Travers watched him eat with cursory interest in the food itself, as if anything that filled his belly would have done. He drank a half glass of a decent Velcastran merlot and sprawled out across the bronze sheets. “Lights, dim,” he groaned. Obediently, the lights muted themselves, leaving Travers to finish the risotto and omelette in near darkness.

Sleep stole his mind like a thief, a moment after he had set down his head, pulled Marin into a loose tangle of limbs and told the lights
off
. The threedee was idling, Lai’a was busy with its own work, and Travers’s dreams overtook him before he realized they were on him – dreams of intense cold eating into his marrow, of being at the bottom of a cave where the river was frozen, and if he looked into it, through a surface like polished glass he saw dead faces.

And he knew them. Roark Hubler was there, and Tonio Teniko. He was utterly alone and calling Marin’s name, and Richard’s, produced only echoes. He passed Hubler’s and Teniko’s icy faces, hunting for others, praying not to see them, until his feet slithered on sheet of ice.
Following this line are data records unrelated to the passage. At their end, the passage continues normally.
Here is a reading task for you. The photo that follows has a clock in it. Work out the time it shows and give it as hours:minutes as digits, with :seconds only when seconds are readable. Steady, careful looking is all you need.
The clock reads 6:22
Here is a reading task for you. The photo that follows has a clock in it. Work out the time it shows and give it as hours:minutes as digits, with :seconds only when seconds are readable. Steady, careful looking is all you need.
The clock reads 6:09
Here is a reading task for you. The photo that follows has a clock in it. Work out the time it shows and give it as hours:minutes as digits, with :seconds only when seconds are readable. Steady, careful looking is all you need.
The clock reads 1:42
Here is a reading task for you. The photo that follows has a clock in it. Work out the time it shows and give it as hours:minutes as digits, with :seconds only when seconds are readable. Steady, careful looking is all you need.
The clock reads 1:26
He toppled, and suddenly it was himself looking
up
at the layer of polished glass. But unlike Hubler and Teniko, his life was not suspended. He was awake, aware, hammering on the ice, shouting wordlessly and sure no one could hear, not in this place –

“Hey, quiet now, hush, you’re only dreaming.” Marin’s voice was soft in the warm darkness. “I guess Mick’s not the only one. There’ll be a few bad dreams on this ship. It’s just knowing where we
are
, what we’re doing. You all right, now?”

Travers had jerked awake into an instant of disorientation, but reality clicked back into place soon enough and he groaned. He dragged both palms over his face, feeling the dampness of a cold sweat on his forehead. “What time is it?”
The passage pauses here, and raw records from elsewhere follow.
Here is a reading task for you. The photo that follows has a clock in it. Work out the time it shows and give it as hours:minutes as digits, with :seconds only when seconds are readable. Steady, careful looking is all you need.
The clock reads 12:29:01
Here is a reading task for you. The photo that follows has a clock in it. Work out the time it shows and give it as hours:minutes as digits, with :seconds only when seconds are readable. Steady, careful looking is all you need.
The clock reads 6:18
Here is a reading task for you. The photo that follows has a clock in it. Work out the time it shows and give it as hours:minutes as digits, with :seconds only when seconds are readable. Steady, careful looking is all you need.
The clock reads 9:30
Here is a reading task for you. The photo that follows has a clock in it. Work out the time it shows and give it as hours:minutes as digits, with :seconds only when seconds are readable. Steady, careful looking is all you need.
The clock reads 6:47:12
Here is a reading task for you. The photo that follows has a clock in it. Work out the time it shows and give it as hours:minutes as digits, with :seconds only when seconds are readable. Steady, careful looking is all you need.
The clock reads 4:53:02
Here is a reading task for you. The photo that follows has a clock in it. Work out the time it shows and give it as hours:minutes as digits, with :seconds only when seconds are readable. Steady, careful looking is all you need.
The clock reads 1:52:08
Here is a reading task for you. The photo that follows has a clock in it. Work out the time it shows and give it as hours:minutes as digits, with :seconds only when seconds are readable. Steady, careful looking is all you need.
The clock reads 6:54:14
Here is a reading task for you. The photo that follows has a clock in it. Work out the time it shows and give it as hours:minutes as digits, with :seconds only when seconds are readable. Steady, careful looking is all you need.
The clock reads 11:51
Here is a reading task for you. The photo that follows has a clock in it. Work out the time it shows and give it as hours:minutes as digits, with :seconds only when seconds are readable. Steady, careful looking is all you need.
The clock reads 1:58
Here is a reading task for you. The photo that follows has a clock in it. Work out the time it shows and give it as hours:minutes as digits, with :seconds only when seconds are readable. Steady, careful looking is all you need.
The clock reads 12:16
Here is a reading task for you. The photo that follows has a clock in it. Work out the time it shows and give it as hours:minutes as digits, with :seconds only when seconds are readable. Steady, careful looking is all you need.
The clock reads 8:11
“About 06:00.” Marin rolled flat on his back. “Go back to sleep. They’ll call us if they want us, but if they’re working shifts over there, we already did ours.”
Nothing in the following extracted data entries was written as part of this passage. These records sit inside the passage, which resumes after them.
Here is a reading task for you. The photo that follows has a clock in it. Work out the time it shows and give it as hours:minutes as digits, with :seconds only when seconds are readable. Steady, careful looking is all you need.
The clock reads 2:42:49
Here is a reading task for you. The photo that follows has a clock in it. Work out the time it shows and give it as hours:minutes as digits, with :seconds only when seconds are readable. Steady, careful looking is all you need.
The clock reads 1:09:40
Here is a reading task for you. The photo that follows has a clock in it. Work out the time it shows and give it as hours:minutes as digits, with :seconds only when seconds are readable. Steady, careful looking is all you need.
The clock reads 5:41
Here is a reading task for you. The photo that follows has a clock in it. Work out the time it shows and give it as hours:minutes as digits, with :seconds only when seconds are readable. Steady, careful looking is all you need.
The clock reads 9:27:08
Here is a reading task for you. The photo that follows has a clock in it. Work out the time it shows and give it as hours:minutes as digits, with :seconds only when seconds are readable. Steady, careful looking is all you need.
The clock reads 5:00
But Travers was awake now. They had been asleep for only three hours but it was enough for his mind to be clear. He reached for Marin, hands exploring while his eyes were still closed. Marin was only feigning sleep, and when Neil drew the roughness of his cheek gently across his breast, dwelling on the pebble of each nipple, Marin gave a bass groan and capitulated.

The long slender legs spread, catching Travers between, and he rolled, bringing Neil right where he wanted him. Travers gave a breathless chuckle and sat up, watching Marin tug a pillow under his head. The only illumination was the pale blues from the threedee, and Curtis might have been an ice sculpture, half in darkness. The last faint threads of the dream still haunted Neil, making his heart pound and sweat prickle around his ribs.

The adrenaline rush might have been unpleasant, but he used it – thrust away the images of frozen faces and buried his own face in the curve of Marin’s shoulder as Curtis’s arms went around him. The mattress was softer than they were used to, but it conformed dutifully to Marin’s shape and their combined weight as Travers moved, restless, hunting for release, pleasure – his own and Curtis’s. One fine, slender hand dipped between them and made mayhem with Travers’s nerve endings, till he caught his breath, hissed through his teeth.

“Slow down,” Marin murmured, his voice a little hoarse, a little rough. “There used to be a saying – where’s the fire? I never appreciated it.”

Slow down? Travers sat back on his heels while Marin’s legs draped artlessly around him. The ice blue light from the threedee outlined him, from the form of jaw, nose, brow, to the curve of his shoulder, the hard plane of his chest, the elegant fullness of heavy genitals that would have inspired a sculptor. Times, Travers had come to wish he was an artist, and for a moment he wondered if there might be an opportunity, after the war, to see if the talent was in him.